The introduction of biologics such as dupilumab have opened avenues of care for patients with overlapping disease.
Monoclonal antibody biologics, designed to target the critical pathways linked to inflammation, have changed the scope of care across numerous indications. But patient-tailored treatment personalization still eludes clinicians.
In an interview with MD Magazine® at the American Academy of Allergy, Asthma & Immunology (AAAAI) 2019 Annual Meeting in San Francisco, Neal Jain, MD, director of the Arizona Allergy and Immunology Research Center, explained how clinical trials have focused on biologics’ success in allergic/immunologic indications—but none have compared biologics in particular patient groups.
The next step for improving the state of biologic therapy lies in weighing them across different patient populations.
MD Mag: What’s the most pressing issue to address with the advancement of biologics in allergy/immunology?
Jain: Depending upon the disease state, there are therapies that have overlapping activity from a biologic standpoint, but they're not entirely overlapping. They're certainly individualized and specific to specific pathways, like inflammatory pathways. And so, how do we pick which one? And in what disease state are we going to pick which one right? I mean, I think this is further along with regards to asthma and severe asthma, and that having been said, we still are having these really significant debates about, ‘Is this the same patient population, or are we looking at different patients?’ And, ‘How do we choose 1 biologic intended for severe asthma over another?’
There haven't been head-to-head studies, and it's unlikely that we'll have that kind of data—at least in a palpable or meaningful way for some time. So then, the question is how can we dissect this data that we have available to understand which therapy is going to be best for which individual?
I think that is there is some information that is available. I think that maybe we haven't looked at things in a way that has been looked at in the past, and hopefully we'll start to see some of that. And I think adding to that, what we're seeing with regards to genomics and biomarkers and those kinds of things, it's really getting to be interesting. There's some posters, abstracts that are being presented that'll help to clarify what I believe is that these are—at least when you look at severe asthma population—a highly overlapping group of individuals. And I think that when you look at studies have been done, they're not really all that significantly different.

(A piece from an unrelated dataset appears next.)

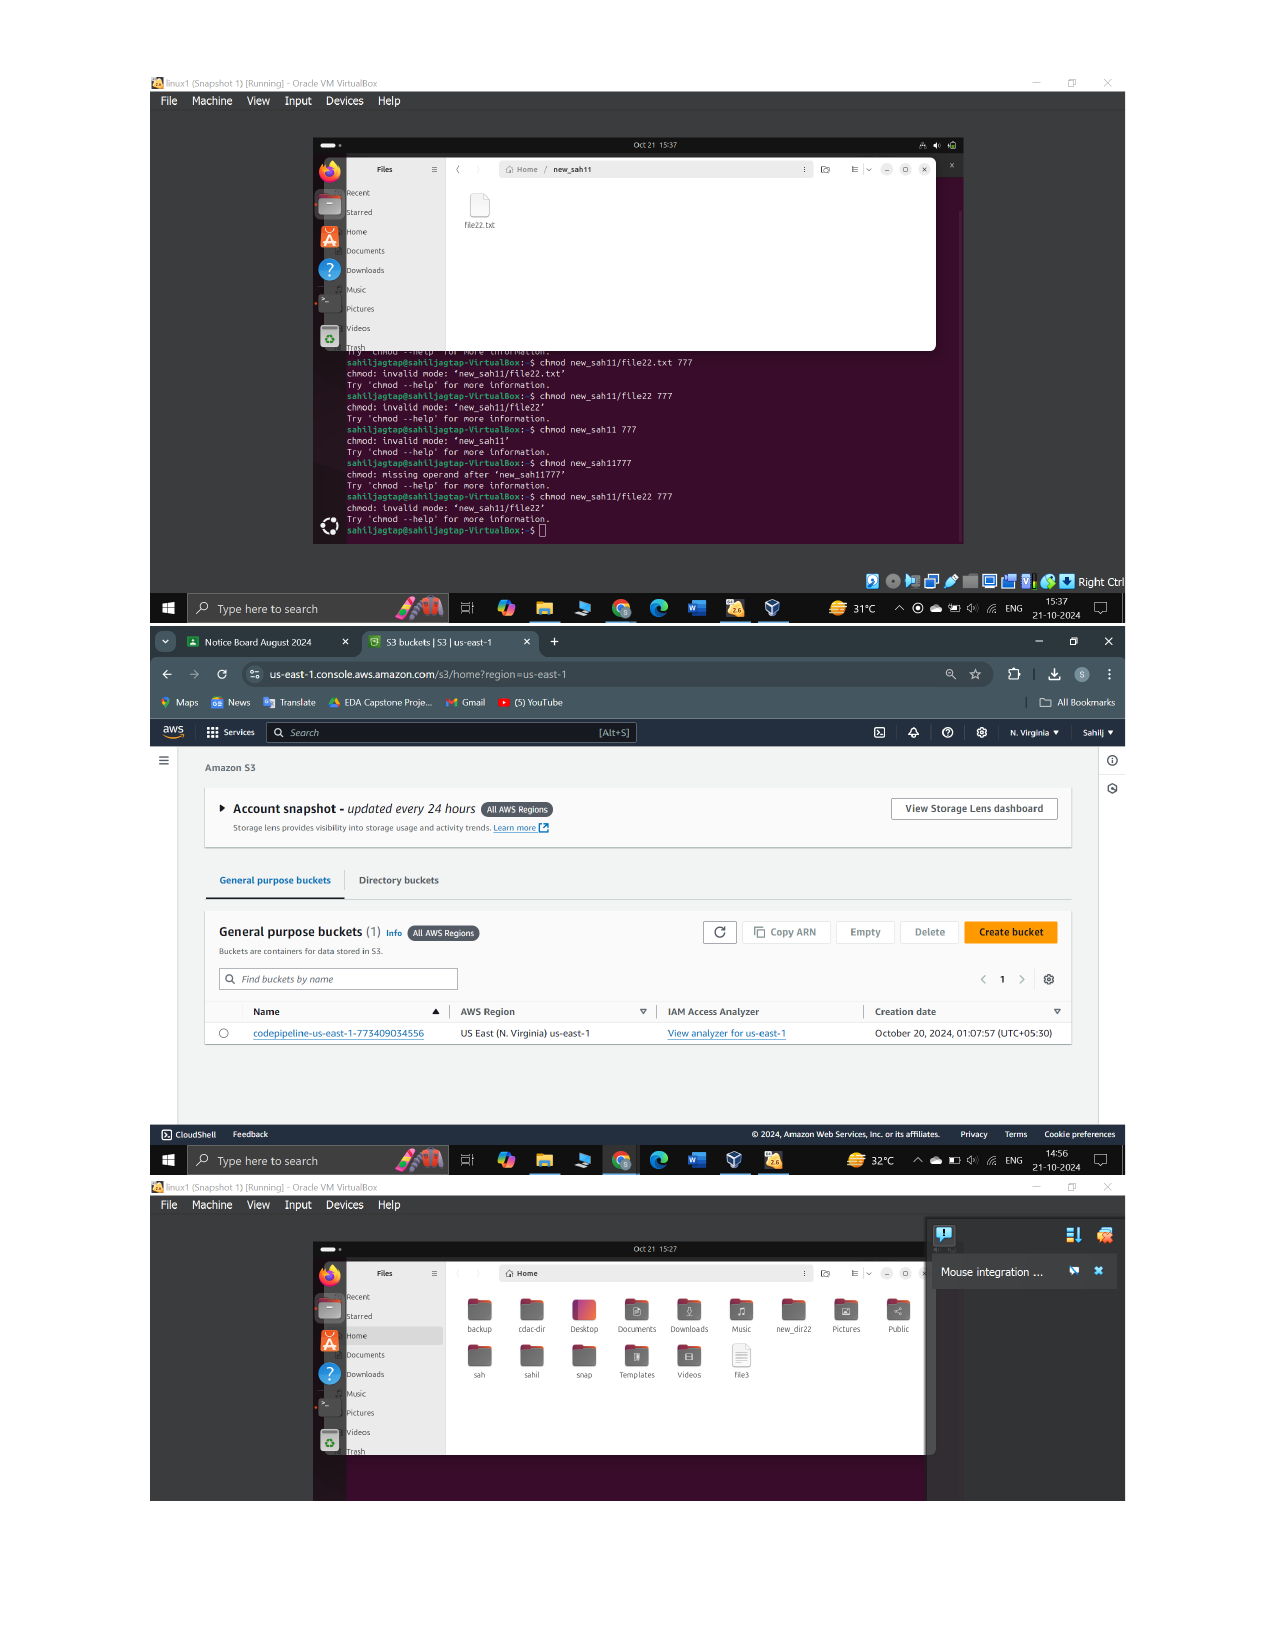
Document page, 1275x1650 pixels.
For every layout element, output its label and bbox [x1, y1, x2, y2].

And there are some finer points that we're starting to see with regards to the different biologics that might help us identify which patient might benefit from 1 versus another. I think a lot of it comes down to comorbid diseases. So, you know—we see these patients with severe asthma that also have chronic rhinosinusitis, nasal polyps, atopic dermatitis, or food allergies. and that I think will help us to say, ‘OK, we may be wanting to think about this biologic versus that biologic, because of the activity, and how the different biologics affect the different pathways,’ and being able to dovetail the mechanism of action to work for both different disease states.